The intent of the service was to showcase DEC’s then-powerful Alpha processor. In 1996, Altavista became the the exclusive provider of search results for Yahoo!. In 1998, Digital was sold to Compaq and in 1999, Compaq redesigned AltaVista as a web portal, hoping to compete with Yahoo! by offering shopping, web mail, etc. Until 1998, it did not have the altavista.com domain. It was purchased for $3.3 million from Jack Marshall, cofounder of ATI (AltaVista Technology Incorporated), who had registered the name in 1994.
That’s our big loss in all of this — a bit of Internet history.
Bits of internet history are lost all of the time. This does not make it OK obviously, but that definitely happens. The sadder part of the AltaVista story is that most people probably had no idea that it still existed.
I can’t get past Yahoo disposing of a popular brand like Delicious. Seems unthinkable.
Like Mark said previously, why are they not actively shopping the service? I would assume someone would buy it at some cut-rate price. It does seem to be an odd thing to shut down something that popular without shopping it. It could be that they had planned to sell it, and this slide leaked before they started the process.
It’s important to note that the information was leaked.
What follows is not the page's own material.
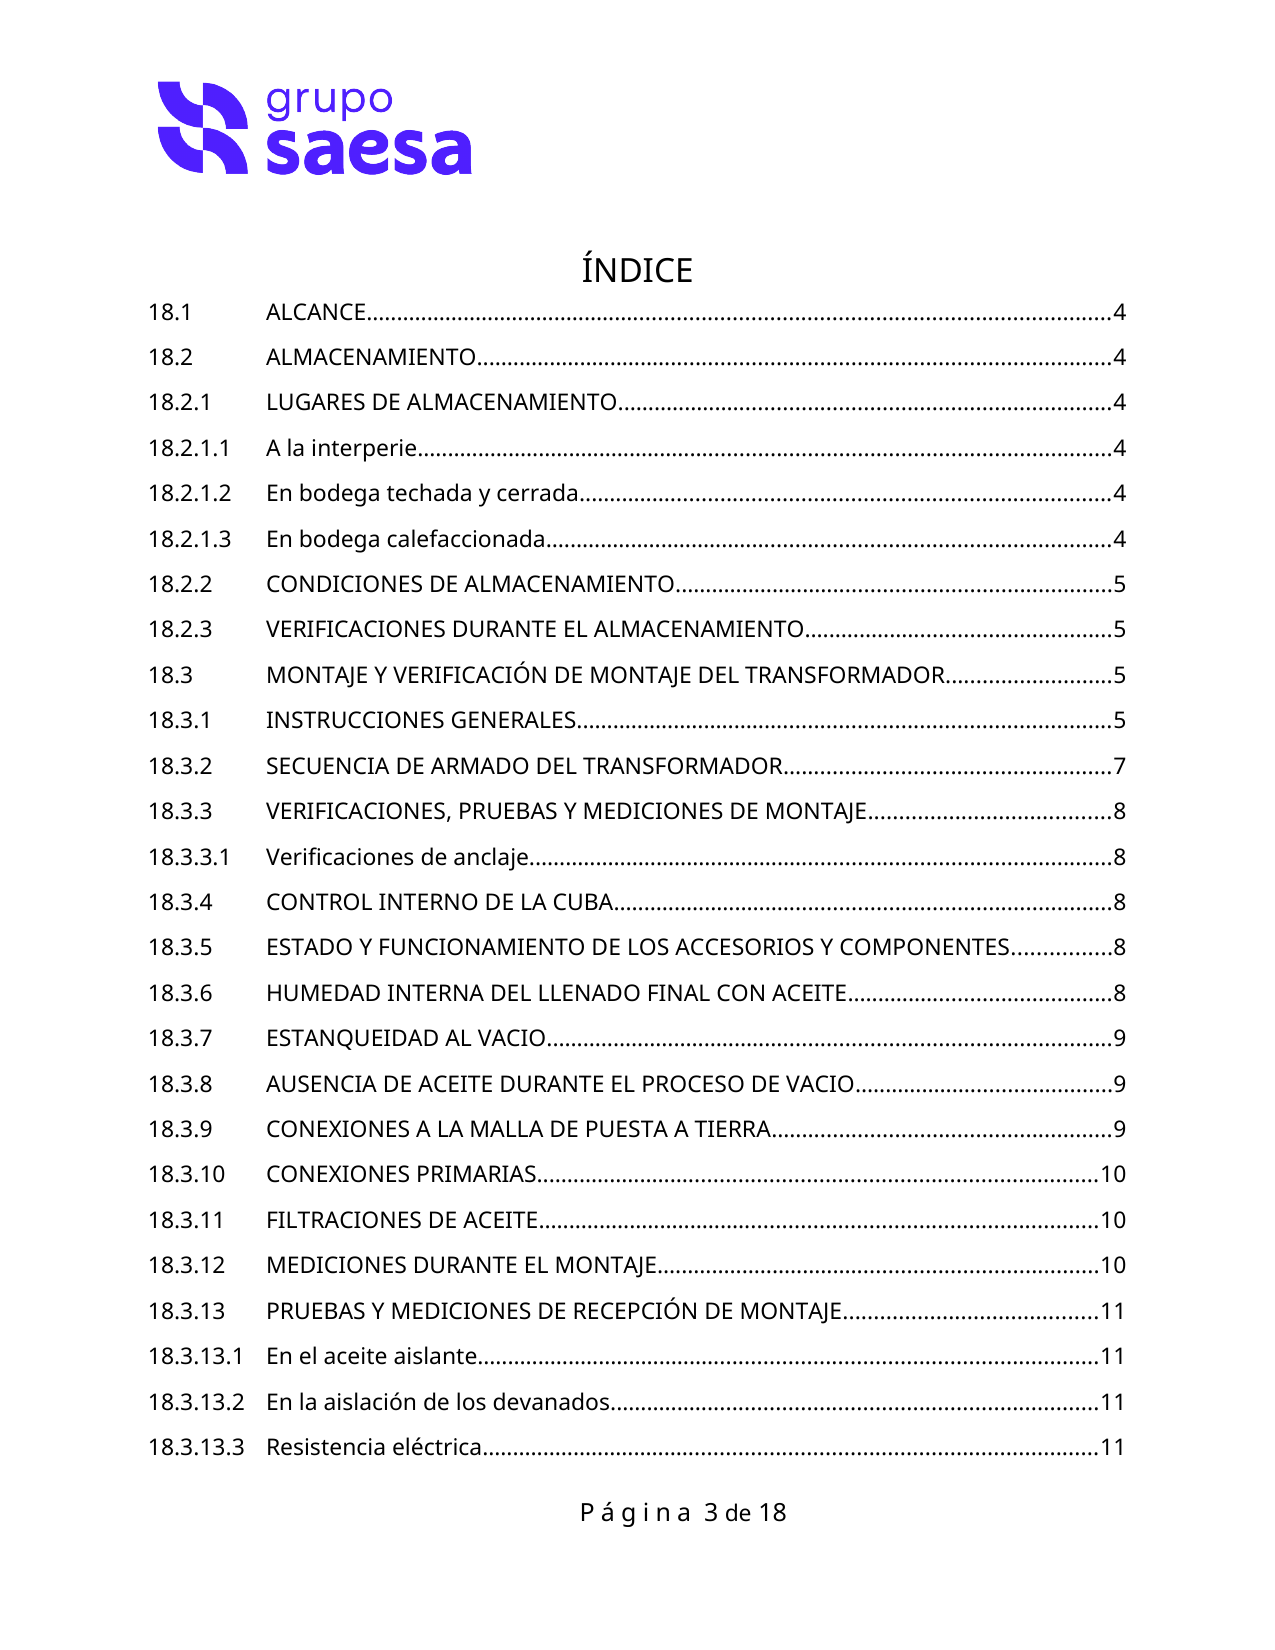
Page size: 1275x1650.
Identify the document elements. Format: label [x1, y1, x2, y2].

picture [147, 73, 481, 178]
Perhaps if the leak hadn’t occurred, we might have seen a future statement along the lines of “Due to various cost cutting measures, we need to close several services that do not generate enough revenue. Disappointingly, Delicious is among those services to be closed at an undetermined time.”
Because of the leak, Yahoo was required to provide a statement RIGHT THEN HURRY UP WHY HAVEN’T YOU SAID ANYTHING YET GET A MOVE ON!!! And Yahoo, like any large organization, can’t get a fully coherent statement out all that quickly. There are too many sub-organizations that need to be consulted, too many factors to consider (the employees who work for Delicious/AltaVista/et al, the advertisers, the investment community, etc.). In such a case, and when you have to get a statement out RIGHT THEN HURRY UP, the safest course of action is to say nothing.
Incidentally, you can see the same thing when looking at the Wikileaks information. The government papers that Wikileaks has released, and the banking papers that Wikileaks reportedly plans for release, are essentially the rough drafts of the policies of the various organizations. The Wikileaks papers, like the leaked Yahoo slide, are not yet ready for prime time, and have to be digested and considered more thoroughly before being released to the public. While the Wikileaks papers and the Yahoo slide are invaluable guides to what people may be thinking, they are not necessarily good indicators of what people actually planned to do.
I understand your point about it being leaked before its time. My problem is that if Yahoo considers themselves a new media company for this new internet, then they need to be prepared for these kinds of things or just handle it better. The government and the military do not consider themselves a new media company, and have shown that they do not understand this new internet, so it is not a real apples to apples comparison.
You can always say nothing of substance, but it just seems like they could have handled it better.
Carol be nimble, Carol be quick! Good point about the apples to oranges comparison that I presented.
The only thing I could think of regarding Delicious that that’s a really, very smart form of serching for the buyer.
It’s gonna be a shame to lose this source, so I hope it’s just a leak to show the value of the resource to the potential buyer.
Based on the reactions from Yahoo, I do not believe the leak was meant to show value. We did finally hear something from the Delicious team about finding a new home, and I have updated my post accordingly.